Which lines run from the line containing "list [137, 324, 1401, 878]" through the end of the records below? Reproduce them exactly, and nothing else.

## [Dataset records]
== == ==

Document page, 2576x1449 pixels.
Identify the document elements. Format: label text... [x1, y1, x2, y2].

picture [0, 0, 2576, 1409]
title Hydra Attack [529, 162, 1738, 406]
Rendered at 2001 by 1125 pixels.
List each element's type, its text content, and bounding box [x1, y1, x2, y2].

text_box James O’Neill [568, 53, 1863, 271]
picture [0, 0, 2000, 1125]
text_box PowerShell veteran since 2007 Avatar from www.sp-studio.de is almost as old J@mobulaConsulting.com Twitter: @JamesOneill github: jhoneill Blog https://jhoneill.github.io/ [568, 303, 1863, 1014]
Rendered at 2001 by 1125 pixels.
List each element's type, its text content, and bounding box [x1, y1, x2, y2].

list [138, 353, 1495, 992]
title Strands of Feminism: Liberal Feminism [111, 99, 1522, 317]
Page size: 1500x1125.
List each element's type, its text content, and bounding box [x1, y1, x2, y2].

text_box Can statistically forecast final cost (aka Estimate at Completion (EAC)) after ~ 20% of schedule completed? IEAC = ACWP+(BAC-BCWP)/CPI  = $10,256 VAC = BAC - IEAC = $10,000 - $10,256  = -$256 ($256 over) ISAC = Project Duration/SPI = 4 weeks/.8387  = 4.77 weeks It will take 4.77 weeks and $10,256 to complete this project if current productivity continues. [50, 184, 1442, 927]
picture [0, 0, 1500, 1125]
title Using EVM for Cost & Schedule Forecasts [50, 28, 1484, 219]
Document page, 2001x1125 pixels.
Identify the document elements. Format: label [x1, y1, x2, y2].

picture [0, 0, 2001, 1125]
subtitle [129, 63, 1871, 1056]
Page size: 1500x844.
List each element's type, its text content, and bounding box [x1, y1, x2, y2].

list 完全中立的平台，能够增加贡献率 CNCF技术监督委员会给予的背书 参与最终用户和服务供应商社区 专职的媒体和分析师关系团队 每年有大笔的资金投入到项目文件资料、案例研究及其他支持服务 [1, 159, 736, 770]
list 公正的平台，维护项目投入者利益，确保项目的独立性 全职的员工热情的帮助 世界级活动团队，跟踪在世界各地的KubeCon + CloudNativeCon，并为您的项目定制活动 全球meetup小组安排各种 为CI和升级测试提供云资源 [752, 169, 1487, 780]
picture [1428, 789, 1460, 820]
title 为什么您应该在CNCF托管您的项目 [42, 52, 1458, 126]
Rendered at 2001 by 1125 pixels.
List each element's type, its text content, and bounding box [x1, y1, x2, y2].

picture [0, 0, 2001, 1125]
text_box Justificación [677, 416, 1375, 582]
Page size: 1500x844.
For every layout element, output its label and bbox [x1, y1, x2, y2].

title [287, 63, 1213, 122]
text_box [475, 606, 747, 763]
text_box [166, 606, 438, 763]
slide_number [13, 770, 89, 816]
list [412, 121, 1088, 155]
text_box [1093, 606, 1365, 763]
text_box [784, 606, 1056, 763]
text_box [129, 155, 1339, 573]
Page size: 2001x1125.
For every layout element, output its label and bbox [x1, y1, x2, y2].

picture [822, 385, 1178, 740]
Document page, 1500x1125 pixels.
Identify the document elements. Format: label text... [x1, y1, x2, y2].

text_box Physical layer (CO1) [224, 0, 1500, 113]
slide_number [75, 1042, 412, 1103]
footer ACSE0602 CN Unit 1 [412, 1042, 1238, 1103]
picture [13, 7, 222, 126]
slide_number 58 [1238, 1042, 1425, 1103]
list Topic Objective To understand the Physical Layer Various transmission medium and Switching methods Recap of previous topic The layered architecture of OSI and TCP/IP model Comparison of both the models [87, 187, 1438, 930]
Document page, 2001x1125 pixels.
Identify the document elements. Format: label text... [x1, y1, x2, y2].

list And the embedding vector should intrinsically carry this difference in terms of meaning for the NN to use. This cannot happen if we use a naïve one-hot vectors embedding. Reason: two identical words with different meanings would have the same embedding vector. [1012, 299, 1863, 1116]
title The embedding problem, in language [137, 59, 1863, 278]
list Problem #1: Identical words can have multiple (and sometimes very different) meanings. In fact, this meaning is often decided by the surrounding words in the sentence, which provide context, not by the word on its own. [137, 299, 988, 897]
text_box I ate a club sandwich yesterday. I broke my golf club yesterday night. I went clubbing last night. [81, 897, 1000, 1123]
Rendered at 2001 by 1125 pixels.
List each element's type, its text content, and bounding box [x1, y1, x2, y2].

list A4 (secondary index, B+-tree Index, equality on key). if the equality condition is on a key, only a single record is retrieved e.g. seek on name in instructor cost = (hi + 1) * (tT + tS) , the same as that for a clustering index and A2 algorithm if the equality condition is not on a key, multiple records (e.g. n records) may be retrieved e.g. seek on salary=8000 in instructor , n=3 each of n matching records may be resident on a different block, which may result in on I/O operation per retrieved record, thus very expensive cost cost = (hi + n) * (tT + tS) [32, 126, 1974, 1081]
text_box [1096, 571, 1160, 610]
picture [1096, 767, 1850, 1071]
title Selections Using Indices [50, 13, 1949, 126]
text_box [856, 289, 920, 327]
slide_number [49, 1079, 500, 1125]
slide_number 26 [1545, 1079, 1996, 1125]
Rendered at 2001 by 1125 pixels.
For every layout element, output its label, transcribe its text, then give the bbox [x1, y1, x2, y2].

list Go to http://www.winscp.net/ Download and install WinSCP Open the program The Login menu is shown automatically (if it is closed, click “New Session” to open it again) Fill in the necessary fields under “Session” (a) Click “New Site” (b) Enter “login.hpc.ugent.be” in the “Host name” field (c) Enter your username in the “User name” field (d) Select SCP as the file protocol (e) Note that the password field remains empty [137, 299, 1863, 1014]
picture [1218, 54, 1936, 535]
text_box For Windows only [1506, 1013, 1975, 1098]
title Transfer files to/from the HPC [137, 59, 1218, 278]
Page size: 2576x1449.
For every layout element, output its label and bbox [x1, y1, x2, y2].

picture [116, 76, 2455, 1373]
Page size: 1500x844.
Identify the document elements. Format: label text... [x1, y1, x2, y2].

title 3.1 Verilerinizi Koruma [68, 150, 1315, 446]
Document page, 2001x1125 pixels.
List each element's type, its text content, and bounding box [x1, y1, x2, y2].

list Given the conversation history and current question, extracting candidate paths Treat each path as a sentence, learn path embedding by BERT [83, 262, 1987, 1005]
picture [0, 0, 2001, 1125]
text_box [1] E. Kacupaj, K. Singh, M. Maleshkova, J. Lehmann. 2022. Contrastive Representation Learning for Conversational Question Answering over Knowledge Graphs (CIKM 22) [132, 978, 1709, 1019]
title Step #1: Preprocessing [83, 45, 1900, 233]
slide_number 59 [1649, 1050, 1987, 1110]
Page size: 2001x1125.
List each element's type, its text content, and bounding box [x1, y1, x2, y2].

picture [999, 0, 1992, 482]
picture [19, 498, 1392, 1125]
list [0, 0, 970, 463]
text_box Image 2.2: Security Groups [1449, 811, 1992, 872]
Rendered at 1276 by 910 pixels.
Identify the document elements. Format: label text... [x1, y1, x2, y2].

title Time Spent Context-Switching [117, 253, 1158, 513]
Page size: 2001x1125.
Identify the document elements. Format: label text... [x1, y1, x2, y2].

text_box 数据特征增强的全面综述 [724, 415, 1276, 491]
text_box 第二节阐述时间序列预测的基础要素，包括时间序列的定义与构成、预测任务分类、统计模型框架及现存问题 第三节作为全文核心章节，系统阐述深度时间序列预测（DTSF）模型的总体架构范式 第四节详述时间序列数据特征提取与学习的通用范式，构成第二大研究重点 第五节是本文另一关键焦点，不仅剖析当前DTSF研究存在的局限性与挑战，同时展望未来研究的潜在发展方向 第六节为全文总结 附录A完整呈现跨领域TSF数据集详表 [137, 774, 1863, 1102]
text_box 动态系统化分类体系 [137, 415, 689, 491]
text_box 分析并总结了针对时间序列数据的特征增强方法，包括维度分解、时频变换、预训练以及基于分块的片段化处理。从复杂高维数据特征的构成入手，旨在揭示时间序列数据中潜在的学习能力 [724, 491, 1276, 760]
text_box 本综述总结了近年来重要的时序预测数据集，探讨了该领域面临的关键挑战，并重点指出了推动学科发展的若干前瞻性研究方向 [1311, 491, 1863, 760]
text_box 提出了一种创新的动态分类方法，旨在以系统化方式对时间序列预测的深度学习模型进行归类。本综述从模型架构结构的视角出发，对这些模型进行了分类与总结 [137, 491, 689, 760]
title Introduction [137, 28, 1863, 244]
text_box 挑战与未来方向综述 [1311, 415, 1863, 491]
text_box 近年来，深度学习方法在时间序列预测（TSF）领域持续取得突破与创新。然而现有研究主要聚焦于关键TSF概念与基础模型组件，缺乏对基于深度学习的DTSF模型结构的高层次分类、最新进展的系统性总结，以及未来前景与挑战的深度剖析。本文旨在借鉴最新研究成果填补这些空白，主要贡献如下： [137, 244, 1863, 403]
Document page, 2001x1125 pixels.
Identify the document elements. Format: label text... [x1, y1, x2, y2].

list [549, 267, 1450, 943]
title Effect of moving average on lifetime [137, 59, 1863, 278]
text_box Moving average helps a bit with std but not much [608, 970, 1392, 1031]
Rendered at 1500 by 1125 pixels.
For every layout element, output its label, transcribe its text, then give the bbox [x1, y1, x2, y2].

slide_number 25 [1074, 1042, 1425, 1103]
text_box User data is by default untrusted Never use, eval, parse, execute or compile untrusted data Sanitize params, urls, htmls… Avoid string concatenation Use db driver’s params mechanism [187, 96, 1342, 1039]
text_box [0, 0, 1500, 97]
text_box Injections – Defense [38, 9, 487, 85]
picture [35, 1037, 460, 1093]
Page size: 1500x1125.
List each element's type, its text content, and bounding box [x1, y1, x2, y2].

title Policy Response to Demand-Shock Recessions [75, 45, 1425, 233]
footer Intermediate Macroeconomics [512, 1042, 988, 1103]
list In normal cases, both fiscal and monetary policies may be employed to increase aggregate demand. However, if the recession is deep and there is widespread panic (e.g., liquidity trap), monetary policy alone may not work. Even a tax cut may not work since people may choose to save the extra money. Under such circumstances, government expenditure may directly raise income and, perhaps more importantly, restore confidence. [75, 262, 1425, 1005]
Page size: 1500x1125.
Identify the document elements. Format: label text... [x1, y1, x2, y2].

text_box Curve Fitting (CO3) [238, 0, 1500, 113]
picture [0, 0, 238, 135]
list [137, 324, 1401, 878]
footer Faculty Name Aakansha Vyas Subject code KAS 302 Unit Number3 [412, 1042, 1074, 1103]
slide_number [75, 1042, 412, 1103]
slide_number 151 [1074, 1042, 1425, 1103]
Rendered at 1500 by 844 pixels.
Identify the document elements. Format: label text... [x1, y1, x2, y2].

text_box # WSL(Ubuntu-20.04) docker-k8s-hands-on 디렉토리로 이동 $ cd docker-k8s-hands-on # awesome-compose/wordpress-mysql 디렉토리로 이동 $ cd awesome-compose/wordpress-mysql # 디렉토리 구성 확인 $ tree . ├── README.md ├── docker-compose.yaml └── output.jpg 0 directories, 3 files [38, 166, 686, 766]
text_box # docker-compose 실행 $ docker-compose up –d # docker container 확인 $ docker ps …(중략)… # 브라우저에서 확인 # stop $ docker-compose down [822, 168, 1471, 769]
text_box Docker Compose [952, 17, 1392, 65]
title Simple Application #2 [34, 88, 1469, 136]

== == ==

## [Output of the task]
list [137, 324, 1401, 878]
footer Faculty Name Aakansha Vyas Subject code KAS 302 Unit Number3 [412, 1042, 1074, 1103]
slide_number [75, 1042, 412, 1103]
slide_number 151 [1074, 1042, 1425, 1103]
Rendered at 1500 by 844 pixels.
Identify the document elements. Format: label text... [x1, y1, x2, y2].

text_box # WSL(Ubuntu-20.04) docker-k8s-hands-on 디렉토리로 이동 $ cd docker-k8s-hands-on # awesome-compose/wordpress-mysql 디렉토리로 이동 $ cd awesome-compose/wordpress-mysql # 디렉토리 구성 확인 $ tree . ├── README.md ├── docker-compose.yaml └── output.jpg 0 directories, 3 files [38, 166, 686, 766]
text_box # docker-compose 실행 $ docker-compose up –d # docker container 확인 $ docker ps …(중략)… # 브라우저에서 확인 # stop $ docker-compose down [822, 168, 1471, 769]
text_box Docker Compose [952, 17, 1392, 65]
title Simple Application #2 [34, 88, 1469, 136]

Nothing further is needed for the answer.